> _What to produce_
Repeat every one of the records below word for word, changing nothing.
--- Begin Records for processing ---
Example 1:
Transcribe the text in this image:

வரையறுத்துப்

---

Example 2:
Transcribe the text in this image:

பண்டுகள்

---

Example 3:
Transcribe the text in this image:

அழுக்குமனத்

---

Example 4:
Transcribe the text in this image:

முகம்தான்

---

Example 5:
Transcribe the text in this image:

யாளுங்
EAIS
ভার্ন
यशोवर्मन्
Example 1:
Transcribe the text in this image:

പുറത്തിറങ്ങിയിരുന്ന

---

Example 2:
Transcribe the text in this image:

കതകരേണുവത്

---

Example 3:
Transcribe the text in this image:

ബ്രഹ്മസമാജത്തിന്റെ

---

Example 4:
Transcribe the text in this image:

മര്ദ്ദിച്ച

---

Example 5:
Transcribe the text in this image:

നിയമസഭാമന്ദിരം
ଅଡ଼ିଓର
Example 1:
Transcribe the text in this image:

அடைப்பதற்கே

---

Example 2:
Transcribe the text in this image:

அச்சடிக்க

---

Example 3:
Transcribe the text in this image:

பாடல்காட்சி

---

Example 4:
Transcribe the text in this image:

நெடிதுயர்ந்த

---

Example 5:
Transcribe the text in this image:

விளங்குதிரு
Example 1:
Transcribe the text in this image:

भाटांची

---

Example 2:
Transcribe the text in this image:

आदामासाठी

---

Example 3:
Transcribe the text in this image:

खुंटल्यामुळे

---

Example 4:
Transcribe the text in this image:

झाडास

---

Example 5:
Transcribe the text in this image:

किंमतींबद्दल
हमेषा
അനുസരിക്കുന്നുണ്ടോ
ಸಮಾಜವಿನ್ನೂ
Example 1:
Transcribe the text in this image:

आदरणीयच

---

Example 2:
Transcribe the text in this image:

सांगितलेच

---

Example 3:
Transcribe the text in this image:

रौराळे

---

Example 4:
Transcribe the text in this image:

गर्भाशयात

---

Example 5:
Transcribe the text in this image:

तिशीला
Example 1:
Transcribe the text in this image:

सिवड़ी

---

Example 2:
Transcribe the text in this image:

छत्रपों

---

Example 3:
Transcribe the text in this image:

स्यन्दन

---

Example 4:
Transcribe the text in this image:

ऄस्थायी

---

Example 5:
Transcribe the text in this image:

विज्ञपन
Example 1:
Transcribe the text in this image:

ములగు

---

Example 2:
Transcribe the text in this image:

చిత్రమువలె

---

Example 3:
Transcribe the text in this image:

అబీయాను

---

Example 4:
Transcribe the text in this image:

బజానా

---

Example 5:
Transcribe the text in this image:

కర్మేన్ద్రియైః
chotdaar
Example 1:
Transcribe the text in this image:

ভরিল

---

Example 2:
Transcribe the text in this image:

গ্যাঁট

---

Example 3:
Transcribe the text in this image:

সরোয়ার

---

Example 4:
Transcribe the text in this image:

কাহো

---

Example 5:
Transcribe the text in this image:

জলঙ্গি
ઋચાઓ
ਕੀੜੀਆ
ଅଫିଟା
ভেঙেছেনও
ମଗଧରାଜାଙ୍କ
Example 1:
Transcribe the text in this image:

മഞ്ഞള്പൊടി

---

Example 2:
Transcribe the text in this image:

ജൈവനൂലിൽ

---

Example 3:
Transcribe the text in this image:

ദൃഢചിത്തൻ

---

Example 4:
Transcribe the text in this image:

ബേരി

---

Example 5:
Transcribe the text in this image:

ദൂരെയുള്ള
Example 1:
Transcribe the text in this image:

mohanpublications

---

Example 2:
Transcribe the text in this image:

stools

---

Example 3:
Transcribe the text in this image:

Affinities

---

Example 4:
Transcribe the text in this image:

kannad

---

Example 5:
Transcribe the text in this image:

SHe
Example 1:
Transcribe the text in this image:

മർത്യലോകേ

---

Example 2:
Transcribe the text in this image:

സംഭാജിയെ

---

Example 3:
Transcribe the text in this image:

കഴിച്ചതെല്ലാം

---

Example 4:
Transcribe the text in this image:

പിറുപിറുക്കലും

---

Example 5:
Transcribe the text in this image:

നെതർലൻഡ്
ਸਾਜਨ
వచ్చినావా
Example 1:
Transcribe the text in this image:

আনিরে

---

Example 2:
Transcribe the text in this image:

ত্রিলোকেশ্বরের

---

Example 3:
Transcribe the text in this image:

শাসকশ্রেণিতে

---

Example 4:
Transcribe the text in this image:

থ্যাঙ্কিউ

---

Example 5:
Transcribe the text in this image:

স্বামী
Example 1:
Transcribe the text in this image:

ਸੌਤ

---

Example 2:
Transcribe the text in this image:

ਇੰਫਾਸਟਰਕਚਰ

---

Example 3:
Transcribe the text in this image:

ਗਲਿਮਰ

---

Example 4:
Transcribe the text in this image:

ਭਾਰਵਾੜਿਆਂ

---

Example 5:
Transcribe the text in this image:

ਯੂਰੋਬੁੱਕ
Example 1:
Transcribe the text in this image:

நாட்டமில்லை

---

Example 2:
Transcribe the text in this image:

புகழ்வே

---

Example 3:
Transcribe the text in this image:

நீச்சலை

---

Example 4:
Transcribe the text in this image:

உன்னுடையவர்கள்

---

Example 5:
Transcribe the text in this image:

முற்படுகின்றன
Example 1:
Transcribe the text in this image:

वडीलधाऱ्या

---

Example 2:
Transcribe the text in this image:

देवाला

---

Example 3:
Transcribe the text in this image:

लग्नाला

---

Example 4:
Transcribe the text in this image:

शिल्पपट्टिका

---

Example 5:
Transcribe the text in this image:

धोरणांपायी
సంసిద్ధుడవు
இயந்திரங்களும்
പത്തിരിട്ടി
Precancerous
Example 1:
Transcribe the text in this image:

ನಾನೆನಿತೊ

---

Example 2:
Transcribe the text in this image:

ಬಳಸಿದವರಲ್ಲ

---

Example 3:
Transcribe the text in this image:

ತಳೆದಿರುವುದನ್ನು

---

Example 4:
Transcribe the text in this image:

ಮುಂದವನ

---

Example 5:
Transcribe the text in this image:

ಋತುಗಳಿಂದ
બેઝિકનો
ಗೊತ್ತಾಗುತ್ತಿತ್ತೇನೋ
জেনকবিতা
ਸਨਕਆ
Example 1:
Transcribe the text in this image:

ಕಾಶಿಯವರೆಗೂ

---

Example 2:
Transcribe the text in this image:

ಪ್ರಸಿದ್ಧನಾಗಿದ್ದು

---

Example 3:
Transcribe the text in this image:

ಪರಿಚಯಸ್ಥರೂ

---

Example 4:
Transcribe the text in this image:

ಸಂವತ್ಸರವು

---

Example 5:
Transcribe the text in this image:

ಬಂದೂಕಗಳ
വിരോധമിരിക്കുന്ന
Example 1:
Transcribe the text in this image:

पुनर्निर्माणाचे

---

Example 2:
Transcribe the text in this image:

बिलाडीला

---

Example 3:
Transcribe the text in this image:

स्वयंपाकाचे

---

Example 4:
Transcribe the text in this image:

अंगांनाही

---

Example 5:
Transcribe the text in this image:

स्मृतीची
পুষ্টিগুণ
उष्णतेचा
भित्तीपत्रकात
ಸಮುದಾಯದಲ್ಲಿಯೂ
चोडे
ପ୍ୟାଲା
--- End Records for processing ---
> _Answer to the task_
Example 1:
Transcribe the text in this image:

வரையறுத்துப்

---

Example 2:
Transcribe the text in this image:

பண்டுகள்

---

Example 3:
Transcribe the text in this image:

அழுக்குமனத்

---

Example 4:
Transcribe the text in this image:

முகம்தான்

---

Example 5:
Transcribe the text in this image:

யாளுங்
EAIS
ভার্ন
यशोवर्मन्
Example 1:
Transcribe the text in this image:

പുറത്തിറങ്ങിയിരുന്ന

---

Example 2:
Transcribe the text in this image:

കതകരേണുവത്

---

Example 3:
Transcribe the text in this image:

ബ്രഹ്മസമാജത്തിന്റെ

---

Example 4:
Transcribe the text in this image:

മര്ദ്ദിച്ച

---

Example 5:
Transcribe the text in this image:

നിയമസഭാമന്ദിരം
ଅଡ଼ିଓର
Example 1:
Transcribe the text in this image:

அடைப்பதற்கே

---

Example 2:
Transcribe the text in this image:

அச்சடிக்க

---

Example 3:
Transcribe the text in this image:

பாடல்காட்சி

---

Example 4:
Transcribe the text in this image:

நெடிதுயர்ந்த

---

Example 5:
Transcribe the text in this image:

விளங்குதிரு
Example 1:
Transcribe the text in this image:

भाटांची

---

Example 2:
Transcribe the text in this image:

आदामासाठी

---

Example 3:
Transcribe the text in this image:

खुंटल्यामुळे

---

Example 4:
Transcribe the text in this image:

झाडास

---

Example 5:
Transcribe the text in this image:

किंमतींबद्दल
हमेषा
അനുസരിക്കുന്നുണ്ടോ
ಸಮಾಜವಿನ್ನೂ
Example 1:
Transcribe the text in this image:

आदरणीयच

---

Example 2:
Transcribe the text in this image:

सांगितलेच

---

Example 3:
Transcribe the text in this image:

रौराळे

---

Example 4:
Transcribe the text in this image:

गर्भाशयात

---

Example 5:
Transcribe the text in this image:

तिशीला
Example 1:
Transcribe the text in this image:

सिवड़ी

---

Example 2:
Transcribe the text in this image:

छत्रपों

---

Example 3:
Transcribe the text in this image:

स्यन्दन

---

Example 4:
Transcribe the text in this image:

ऄस्थायी

---

Example 5:
Transcribe the text in this image:

विज्ञपन
Example 1:
Transcribe the text in this image:

ములగు

---

Example 2:
Transcribe the text in this image:

చిత్రమువలె

---

Example 3:
Transcribe the text in this image:

అబీయాను

---

Example 4:
Transcribe the text in this image:

బజానా

---

Example 5:
Transcribe the text in this image:

కర్మేన్ద్రియైః
chotdaar
Example 1:
Transcribe the text in this image:

ভরিল

---

Example 2:
Transcribe the text in this image:

গ্যাঁট

---

Example 3:
Transcribe the text in this image:

সরোয়ার

---

Example 4:
Transcribe the text in this image:

কাহো

---

Example 5:
Transcribe the text in this image:

জলঙ্গি
ઋચાઓ
ਕੀੜੀਆ
ଅଫିଟା
ভেঙেছেনও
ମଗଧରାଜାଙ୍କ
Example 1:
Transcribe the text in this image:

മഞ്ഞള്പൊടി

---

Example 2:
Transcribe the text in this image:

ജൈവനൂലിൽ

---

Example 3:
Transcribe the text in this image:

ദൃഢചിത്തൻ

---

Example 4:
Transcribe the text in this image:

ബേരി

---

Example 5:
Transcribe the text in this image:

ദൂരെയുള്ള
Example 1:
Transcribe the text in this image:

mohanpublications

---

Example 2:
Transcribe the text in this image:

stools

---

Example 3:
Transcribe the text in this image:

Affinities

---

Example 4:
Transcribe the text in this image:

kannad

---

Example 5:
Transcribe the text in this image:

SHe
Example 1:
Transcribe the text in this image:

മർത്യലോകേ

---

Example 2:
Transcribe the text in this image:

സംഭാജിയെ

---

Example 3:
Transcribe the text in this image:

കഴിച്ചതെല്ലാം

---

Example 4:
Transcribe the text in this image:

പിറുപിറുക്കലും

---

Example 5:
Transcribe the text in this image:

നെതർലൻഡ്
ਸਾਜਨ
వచ్చినావా
Example 1:
Transcribe the text in this image:

আনিরে

---

Example 2:
Transcribe the text in this image:

ত্রিলোকেশ্বরের

---

Example 3:
Transcribe the text in this image:

শাসকশ্রেণিতে

---

Example 4:
Transcribe the text in this image:

থ্যাঙ্কিউ

---

Example 5:
Transcribe the text in this image:

স্বামী
Example 1:
Transcribe the text in this image:

ਸੌਤ

---

Example 2:
Transcribe the text in this image:

ਇੰਫਾਸਟਰਕਚਰ

---

Example 3:
Transcribe the text in this image:

ਗਲਿਮਰ

---

Example 4:
Transcribe the text in this image:

ਭਾਰਵਾੜਿਆਂ

---

Example 5:
Transcribe the text in this image:

ਯੂਰੋਬੁੱਕ
Example 1:
Transcribe the text in this image:

நாட்டமில்லை

---

Example 2:
Transcribe the text in this image:

புகழ்வே

---

Example 3:
Transcribe the text in this image:

நீச்சலை

---

Example 4:
Transcribe the text in this image:

உன்னுடையவர்கள்

---

Example 5:
Transcribe the text in this image:

முற்படுகின்றன
Example 1:
Transcribe the text in this image:

वडीलधाऱ्या

---

Example 2:
Transcribe the text in this image:

देवाला

---

Example 3:
Transcribe the text in this image:

लग्नाला

---

Example 4:
Transcribe the text in this image:

शिल्पपट्टिका

---

Example 5:
Transcribe the text in this image:

धोरणांपायी
సంసిద్ధుడవు
இயந்திரங்களும்
പത്തിരിട്ടി
Precancerous
Example 1:
Transcribe the text in this image:

ನಾನೆನಿತೊ

---

Example 2:
Transcribe the text in this image:

ಬಳಸಿದವರಲ್ಲ

---

Example 3:
Transcribe the text in this image:

ತಳೆದಿರುವುದನ್ನು

---

Example 4:
Transcribe the text in this image:

ಮುಂದವನ

---

Example 5:
Transcribe the text in this image:

ಋತುಗಳಿಂದ
બેઝિકનો
ಗೊತ್ತಾಗುತ್ತಿತ್ತೇನೋ
জেনকবিতা
ਸਨਕਆ
Example 1:
Transcribe the text in this image:

ಕಾಶಿಯವರೆಗೂ

---

Example 2:
Transcribe the text in this image:

ಪ್ರಸಿದ್ಧನಾಗಿದ್ದು

---

Example 3:
Transcribe the text in this image:

ಪರಿಚಯಸ್ಥರೂ

---

Example 4:
Transcribe the text in this image:

ಸಂವತ್ಸರವು

---

Example 5:
Transcribe the text in this image:

ಬಂದೂಕಗಳ
വിരോധമിരിക്കുന്ന
Example 1:
Transcribe the text in this image:

पुनर्निर्माणाचे

---

Example 2:
Transcribe the text in this image:

बिलाडीला

---

Example 3:
Transcribe the text in this image:

स्वयंपाकाचे

---

Example 4:
Transcribe the text in this image:

अंगांनाही

---

Example 5:
Transcribe the text in this image:

स्मृतीची
পুষ্টিগুণ
उष्णतेचा
भित्तीपत्रकात
ಸಮುದಾಯದಲ್ಲಿಯೂ
चोडे
ପ୍ୟାଲା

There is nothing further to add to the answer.